I merged the PNG with the blue background (with spreads across the entire artboard) to see if that would allow the filter to affect the edges of the PNG, and it worked! (It might be a little hard to tell but the edges in this bottom picture expanded beyond the boundary, so the edges have more strokes)

The only problem is that I want the PNG to be separate from the background.

Any idea on how I can go about having the filter affect more than just the inner parts of the PNG?

 

이 주제는 답변이 닫혔습니다.

3 답변

D Fosse
Community Expert
Community Expert
November 22, 2023

Seems simple enough: copy merged/paste, run filter on this new merged layer, crop layer back to original size (ctrl-click the original layer to get selection).

NightShadow28
NightShadow28작성자
Participant
November 22, 2023

Yes, that does work, however, the selection isn't going to be the cleanest.
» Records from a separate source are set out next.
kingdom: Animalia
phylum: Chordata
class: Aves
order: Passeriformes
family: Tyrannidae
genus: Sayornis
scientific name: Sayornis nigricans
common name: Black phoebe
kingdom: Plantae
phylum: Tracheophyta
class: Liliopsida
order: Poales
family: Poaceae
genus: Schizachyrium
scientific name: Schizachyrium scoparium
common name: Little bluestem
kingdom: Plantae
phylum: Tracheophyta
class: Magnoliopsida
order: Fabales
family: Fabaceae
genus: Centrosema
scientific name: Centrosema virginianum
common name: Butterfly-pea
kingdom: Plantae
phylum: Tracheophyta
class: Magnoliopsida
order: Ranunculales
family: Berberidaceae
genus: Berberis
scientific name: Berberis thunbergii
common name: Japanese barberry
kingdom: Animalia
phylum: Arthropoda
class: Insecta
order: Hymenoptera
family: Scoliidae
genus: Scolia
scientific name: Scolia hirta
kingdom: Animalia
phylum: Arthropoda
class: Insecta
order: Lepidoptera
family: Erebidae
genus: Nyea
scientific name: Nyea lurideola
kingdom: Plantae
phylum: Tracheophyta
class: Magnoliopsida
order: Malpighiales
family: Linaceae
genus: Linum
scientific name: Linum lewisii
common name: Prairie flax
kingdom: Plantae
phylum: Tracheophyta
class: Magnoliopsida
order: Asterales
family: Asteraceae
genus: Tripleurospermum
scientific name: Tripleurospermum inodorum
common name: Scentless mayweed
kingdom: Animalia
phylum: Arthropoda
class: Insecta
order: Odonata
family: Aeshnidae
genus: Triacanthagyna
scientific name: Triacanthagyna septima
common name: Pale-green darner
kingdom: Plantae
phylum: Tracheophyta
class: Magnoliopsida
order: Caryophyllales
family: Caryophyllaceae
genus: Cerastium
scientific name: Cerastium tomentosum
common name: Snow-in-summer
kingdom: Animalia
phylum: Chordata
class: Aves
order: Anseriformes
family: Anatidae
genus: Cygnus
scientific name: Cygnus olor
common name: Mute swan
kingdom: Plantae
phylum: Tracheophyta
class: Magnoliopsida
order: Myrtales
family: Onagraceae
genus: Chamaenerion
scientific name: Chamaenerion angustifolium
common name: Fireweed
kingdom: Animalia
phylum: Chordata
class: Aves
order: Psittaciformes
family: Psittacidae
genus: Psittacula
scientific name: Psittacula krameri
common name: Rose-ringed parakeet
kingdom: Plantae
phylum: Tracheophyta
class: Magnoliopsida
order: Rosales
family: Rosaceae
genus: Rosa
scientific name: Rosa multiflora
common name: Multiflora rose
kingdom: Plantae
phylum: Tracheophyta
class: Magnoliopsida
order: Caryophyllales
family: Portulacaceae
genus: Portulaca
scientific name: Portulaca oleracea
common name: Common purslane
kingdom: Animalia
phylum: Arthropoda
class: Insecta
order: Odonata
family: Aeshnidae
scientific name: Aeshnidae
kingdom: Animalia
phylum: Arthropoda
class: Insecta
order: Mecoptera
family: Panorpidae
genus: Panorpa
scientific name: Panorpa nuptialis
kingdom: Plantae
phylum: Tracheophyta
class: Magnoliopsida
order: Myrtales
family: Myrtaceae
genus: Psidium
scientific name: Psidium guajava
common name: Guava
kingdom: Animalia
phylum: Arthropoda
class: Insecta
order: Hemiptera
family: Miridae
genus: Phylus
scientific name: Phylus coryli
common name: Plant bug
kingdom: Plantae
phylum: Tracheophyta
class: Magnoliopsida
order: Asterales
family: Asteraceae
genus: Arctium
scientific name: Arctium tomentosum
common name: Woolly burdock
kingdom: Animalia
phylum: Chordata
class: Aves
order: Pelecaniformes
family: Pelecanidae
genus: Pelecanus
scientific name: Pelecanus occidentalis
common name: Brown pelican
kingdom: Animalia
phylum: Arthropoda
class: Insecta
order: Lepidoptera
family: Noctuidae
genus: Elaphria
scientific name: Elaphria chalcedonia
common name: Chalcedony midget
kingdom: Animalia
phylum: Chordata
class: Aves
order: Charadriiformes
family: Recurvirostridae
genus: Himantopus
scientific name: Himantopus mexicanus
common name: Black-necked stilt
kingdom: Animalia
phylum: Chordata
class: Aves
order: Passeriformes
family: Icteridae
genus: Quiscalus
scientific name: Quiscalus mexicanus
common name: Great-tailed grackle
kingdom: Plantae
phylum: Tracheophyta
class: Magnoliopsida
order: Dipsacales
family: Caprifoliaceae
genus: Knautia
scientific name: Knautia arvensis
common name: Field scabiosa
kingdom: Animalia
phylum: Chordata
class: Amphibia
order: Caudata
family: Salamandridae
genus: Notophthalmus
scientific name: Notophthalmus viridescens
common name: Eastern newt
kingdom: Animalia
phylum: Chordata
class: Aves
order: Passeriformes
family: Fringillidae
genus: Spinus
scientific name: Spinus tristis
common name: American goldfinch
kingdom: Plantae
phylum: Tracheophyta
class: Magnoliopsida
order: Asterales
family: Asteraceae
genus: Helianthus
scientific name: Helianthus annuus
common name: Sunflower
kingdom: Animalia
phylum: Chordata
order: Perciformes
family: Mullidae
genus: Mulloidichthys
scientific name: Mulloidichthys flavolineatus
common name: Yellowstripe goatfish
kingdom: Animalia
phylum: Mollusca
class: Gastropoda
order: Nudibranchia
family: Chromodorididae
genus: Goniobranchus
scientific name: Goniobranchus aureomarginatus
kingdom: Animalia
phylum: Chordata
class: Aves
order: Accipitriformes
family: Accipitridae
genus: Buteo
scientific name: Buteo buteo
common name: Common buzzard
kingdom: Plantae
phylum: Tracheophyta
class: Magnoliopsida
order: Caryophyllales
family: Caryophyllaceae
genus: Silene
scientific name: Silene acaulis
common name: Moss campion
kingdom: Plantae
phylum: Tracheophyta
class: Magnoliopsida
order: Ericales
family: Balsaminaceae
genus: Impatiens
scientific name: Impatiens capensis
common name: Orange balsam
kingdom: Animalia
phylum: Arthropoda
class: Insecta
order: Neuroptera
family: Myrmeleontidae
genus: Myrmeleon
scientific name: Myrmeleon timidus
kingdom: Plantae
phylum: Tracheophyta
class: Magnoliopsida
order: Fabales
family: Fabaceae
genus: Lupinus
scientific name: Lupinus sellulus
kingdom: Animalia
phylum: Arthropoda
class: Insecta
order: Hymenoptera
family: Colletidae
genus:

It's going to be a hassle to clean up the edges.
Thank you for your answer.

c.pfaffenbichler
Community Expert
Community Expert
November 22, 2023

Some Filters disregard Transparency; as a Work-around one can split RGB-content and Transparency and apply the Filter to both. 

c.pfaffenbichler
Community Expert
Community Expert
November 22, 2023

Which exact Filter are you talking about? Please post screenshots. 

Could you please post screenshots taken at View > 100% with the pertinent Panels (Toolbar, Layers, Options Bar, …) visible? 

NightShadow28
NightShadow28작성자
Participant
November 22, 2023

Filter:


100% view

 

c.pfaffenbichler
Community Expert
Community Expert
November 22, 2023

Bojan Živković11378569
Community Expert
Community Expert
November 22, 2023

The answer seems to be that the filter requires details to produce the effect.